• EXERCISE DETAILS: Using the soccer player profile below, say whether each statement agrees with it: (a) Sinoxolo Kwayiba was born in Gqeberha. (b) Kwayiba wears number 10 for Stellenbosch. (c) Kwayiba plays as a defender. Answer yes or no for each and quote the words from the profile that decide it.

• EXCERPT TO READ:
● ● ● ● ● ● ●
Sinoxolo Kwayiba

Personal information
- Date of birth: 15 February 2000 (age 26)
- Place of birth: Gqeberha, South Africa
- Position: Midfielder

Team information
- Current team: Stellenbosch
- Number: 14

Senior career*
- Years: Team / Apps / (Gls)
- 2022–2023: Pretoria Callies / 24 / (2)
- 2023–2025: Chippa United / 36 / (10)
- 2025–2026: Orlando Pirates / 2 / (0)
- 2026: Chippa United / 15 / (6)
- 2026–: Stellenbosch / 7 / (1)

International career^{‡}
- 2024–: South Africa / 5 / (1)

= Sinoxolo Kwayiba =

South African soccer player

Sinoxolo Kwayiba (born 15 February 2000) is a South African professional soccer player who plays as an attacking midfielder for Stellenbosch FC in the South African Premier Division and the South Africa national team.
● ● ● ● ● ● ●
Data entries

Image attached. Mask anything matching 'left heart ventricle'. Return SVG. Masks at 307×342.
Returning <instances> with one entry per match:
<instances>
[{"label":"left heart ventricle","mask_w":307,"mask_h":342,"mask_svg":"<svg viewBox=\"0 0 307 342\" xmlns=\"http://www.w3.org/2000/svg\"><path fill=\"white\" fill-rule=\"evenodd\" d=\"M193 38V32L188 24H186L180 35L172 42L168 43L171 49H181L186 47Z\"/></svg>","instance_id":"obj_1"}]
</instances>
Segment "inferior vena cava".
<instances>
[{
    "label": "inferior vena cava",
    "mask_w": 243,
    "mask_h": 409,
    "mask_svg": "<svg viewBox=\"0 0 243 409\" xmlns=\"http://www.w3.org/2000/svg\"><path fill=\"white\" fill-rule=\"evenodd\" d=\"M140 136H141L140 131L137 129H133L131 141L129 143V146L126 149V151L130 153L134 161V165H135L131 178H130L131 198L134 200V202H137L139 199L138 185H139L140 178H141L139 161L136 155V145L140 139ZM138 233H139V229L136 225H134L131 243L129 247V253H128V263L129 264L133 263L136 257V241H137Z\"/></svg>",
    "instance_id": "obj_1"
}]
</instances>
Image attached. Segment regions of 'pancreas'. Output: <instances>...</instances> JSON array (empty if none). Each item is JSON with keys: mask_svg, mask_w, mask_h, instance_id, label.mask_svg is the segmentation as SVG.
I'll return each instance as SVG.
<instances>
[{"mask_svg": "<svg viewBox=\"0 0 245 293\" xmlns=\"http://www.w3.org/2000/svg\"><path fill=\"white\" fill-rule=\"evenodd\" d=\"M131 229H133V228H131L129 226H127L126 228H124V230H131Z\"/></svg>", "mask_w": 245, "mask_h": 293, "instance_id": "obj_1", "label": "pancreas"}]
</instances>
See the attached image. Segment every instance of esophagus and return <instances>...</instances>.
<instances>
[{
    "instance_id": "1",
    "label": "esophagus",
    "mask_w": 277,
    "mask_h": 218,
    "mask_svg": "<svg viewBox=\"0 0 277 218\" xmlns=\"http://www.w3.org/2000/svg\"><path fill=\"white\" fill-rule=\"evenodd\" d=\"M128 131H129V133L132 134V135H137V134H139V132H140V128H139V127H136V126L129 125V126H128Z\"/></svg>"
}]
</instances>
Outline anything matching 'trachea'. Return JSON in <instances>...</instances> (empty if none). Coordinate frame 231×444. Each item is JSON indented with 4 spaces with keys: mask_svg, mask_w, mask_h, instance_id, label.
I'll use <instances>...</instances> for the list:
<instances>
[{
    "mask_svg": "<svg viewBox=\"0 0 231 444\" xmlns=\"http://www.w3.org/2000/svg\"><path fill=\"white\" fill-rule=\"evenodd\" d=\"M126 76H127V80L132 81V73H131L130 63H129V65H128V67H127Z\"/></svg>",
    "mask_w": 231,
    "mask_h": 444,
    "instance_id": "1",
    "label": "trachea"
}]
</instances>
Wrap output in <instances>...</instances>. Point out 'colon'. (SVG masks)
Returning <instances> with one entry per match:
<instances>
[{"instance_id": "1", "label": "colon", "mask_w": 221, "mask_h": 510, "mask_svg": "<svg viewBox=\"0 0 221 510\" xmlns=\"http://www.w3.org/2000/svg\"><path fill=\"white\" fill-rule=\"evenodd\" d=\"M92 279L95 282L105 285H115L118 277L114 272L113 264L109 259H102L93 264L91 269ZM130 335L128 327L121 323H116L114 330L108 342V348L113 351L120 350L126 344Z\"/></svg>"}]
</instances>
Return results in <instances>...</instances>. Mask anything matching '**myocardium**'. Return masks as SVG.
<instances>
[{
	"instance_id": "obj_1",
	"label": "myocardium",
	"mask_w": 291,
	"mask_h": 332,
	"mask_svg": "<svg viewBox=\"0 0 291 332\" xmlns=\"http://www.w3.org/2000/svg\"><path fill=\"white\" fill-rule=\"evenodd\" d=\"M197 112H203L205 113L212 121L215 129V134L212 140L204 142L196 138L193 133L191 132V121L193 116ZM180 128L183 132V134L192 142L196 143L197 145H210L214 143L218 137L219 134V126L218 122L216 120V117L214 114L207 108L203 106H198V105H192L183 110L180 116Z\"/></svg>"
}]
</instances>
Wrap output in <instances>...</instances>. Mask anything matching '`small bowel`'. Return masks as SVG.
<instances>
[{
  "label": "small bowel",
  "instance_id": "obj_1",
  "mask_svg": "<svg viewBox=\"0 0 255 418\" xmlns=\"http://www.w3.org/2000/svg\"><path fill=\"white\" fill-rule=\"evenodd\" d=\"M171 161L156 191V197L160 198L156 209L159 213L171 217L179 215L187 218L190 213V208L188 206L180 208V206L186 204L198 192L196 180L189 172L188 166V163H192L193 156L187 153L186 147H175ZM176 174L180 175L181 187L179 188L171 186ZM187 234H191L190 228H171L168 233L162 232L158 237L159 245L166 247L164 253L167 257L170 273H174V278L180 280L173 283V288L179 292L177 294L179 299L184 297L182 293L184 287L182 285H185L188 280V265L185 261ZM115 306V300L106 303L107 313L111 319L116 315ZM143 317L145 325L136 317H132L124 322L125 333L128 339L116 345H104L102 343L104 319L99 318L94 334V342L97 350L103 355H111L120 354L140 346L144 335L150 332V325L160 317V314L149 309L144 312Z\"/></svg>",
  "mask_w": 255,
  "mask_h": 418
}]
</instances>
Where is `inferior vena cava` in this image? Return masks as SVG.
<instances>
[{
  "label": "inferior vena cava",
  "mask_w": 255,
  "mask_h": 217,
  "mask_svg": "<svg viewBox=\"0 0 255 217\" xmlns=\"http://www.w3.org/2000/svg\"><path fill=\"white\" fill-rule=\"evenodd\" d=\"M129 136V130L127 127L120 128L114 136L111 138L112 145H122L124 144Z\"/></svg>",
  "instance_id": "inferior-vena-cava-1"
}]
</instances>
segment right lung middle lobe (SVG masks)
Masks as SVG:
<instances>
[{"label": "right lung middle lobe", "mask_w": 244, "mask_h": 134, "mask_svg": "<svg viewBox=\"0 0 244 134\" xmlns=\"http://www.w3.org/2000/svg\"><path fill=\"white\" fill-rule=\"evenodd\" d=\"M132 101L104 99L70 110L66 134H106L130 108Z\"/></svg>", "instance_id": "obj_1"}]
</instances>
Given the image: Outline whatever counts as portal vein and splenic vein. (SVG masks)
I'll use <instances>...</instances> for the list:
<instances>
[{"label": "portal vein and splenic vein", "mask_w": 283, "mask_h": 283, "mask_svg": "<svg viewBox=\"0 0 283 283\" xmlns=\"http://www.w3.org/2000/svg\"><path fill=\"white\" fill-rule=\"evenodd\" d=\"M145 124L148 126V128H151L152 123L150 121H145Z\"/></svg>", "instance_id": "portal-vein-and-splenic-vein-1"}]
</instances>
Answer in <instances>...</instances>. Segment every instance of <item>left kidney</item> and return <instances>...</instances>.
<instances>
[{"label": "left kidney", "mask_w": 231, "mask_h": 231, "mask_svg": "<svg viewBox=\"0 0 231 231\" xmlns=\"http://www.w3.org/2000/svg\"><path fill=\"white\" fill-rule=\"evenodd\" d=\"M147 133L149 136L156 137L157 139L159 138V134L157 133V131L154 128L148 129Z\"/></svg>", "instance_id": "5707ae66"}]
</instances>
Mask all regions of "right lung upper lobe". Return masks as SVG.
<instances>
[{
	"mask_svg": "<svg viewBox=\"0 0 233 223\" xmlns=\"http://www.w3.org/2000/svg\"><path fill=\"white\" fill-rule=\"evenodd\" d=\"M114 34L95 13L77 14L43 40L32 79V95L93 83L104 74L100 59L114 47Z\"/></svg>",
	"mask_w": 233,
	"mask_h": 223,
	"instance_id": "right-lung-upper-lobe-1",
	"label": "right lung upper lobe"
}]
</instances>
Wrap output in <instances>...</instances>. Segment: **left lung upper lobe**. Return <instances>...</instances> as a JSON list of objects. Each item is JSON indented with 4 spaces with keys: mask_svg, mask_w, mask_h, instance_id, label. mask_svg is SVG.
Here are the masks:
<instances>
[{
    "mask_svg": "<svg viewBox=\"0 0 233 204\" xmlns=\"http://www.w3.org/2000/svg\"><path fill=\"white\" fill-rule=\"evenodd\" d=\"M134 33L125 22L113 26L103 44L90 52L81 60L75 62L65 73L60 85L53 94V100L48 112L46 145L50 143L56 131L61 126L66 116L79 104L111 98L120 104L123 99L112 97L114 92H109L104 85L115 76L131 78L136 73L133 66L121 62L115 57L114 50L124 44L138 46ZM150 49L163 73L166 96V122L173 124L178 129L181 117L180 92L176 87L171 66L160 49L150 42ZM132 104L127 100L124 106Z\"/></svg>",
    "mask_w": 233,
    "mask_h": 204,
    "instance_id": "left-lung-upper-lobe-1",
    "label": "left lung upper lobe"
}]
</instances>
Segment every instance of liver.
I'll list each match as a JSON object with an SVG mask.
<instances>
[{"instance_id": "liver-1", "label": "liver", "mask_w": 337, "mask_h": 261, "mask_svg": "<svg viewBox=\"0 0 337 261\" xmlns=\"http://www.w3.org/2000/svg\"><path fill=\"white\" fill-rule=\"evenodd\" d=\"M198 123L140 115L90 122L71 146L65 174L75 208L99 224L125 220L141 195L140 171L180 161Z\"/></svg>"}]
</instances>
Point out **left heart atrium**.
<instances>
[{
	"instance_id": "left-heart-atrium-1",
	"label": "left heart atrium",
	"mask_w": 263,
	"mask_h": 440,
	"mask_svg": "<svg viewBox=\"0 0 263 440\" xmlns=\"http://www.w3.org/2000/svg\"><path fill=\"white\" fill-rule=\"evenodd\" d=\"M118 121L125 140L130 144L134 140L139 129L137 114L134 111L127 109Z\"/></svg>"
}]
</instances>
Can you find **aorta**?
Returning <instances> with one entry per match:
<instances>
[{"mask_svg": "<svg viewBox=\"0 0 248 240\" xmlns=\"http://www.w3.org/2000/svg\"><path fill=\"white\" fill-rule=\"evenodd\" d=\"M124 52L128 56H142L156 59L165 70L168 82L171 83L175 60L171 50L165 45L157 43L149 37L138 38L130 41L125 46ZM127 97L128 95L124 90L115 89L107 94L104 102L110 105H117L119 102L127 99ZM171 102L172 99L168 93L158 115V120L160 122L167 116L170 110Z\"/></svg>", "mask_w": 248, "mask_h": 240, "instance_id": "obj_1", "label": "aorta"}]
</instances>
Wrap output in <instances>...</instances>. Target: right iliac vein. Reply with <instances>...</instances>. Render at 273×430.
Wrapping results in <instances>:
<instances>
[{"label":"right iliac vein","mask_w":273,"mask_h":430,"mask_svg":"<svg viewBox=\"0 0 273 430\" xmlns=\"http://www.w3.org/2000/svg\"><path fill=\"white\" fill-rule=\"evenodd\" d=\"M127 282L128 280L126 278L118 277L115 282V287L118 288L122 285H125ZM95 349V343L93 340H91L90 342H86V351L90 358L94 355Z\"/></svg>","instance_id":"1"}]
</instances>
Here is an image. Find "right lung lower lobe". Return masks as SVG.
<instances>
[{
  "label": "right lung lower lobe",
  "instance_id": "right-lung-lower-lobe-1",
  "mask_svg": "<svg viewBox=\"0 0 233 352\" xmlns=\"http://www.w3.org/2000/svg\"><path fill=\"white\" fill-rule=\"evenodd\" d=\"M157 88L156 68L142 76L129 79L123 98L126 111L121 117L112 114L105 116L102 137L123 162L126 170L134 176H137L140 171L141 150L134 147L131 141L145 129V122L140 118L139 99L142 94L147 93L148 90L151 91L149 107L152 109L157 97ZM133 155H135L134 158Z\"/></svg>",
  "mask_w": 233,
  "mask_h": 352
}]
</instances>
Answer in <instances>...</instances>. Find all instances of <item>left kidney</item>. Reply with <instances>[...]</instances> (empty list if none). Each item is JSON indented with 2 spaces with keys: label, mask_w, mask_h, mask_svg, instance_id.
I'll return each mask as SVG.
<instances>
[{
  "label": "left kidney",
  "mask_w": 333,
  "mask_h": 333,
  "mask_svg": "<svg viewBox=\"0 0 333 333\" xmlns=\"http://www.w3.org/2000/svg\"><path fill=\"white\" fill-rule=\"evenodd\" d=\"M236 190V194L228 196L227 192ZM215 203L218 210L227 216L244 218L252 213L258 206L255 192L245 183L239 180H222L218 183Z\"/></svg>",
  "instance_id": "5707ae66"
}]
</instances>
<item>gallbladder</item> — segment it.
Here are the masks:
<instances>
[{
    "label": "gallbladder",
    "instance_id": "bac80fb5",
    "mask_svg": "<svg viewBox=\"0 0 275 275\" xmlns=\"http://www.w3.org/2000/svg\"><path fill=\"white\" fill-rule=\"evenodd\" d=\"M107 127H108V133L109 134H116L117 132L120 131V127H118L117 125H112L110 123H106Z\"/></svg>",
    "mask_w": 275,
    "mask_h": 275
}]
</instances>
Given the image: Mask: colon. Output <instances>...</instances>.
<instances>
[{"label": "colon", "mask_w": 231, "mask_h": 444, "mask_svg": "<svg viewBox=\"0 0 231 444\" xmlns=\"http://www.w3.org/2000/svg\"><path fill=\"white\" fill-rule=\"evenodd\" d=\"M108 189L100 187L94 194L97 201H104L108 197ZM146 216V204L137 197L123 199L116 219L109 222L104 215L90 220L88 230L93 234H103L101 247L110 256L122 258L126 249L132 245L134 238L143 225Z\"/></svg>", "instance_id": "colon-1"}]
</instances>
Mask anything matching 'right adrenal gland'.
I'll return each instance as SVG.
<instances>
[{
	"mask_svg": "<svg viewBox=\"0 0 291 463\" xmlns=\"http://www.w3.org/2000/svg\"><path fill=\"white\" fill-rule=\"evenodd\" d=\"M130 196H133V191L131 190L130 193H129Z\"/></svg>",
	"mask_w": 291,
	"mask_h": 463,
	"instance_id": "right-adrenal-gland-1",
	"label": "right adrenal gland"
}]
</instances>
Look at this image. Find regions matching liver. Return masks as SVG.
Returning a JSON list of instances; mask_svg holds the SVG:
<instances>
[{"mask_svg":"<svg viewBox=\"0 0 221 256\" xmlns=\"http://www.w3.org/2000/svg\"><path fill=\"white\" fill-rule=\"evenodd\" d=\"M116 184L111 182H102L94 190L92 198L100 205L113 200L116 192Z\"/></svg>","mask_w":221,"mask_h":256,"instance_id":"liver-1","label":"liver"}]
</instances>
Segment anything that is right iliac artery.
● ● ● ● ● ● ●
• OUTPUT BELOW:
(a) Yes: "Place of birth: Gqeberha, South Africa"
(b) No: "Number: 14"
(c) No: "Position: Midfielder"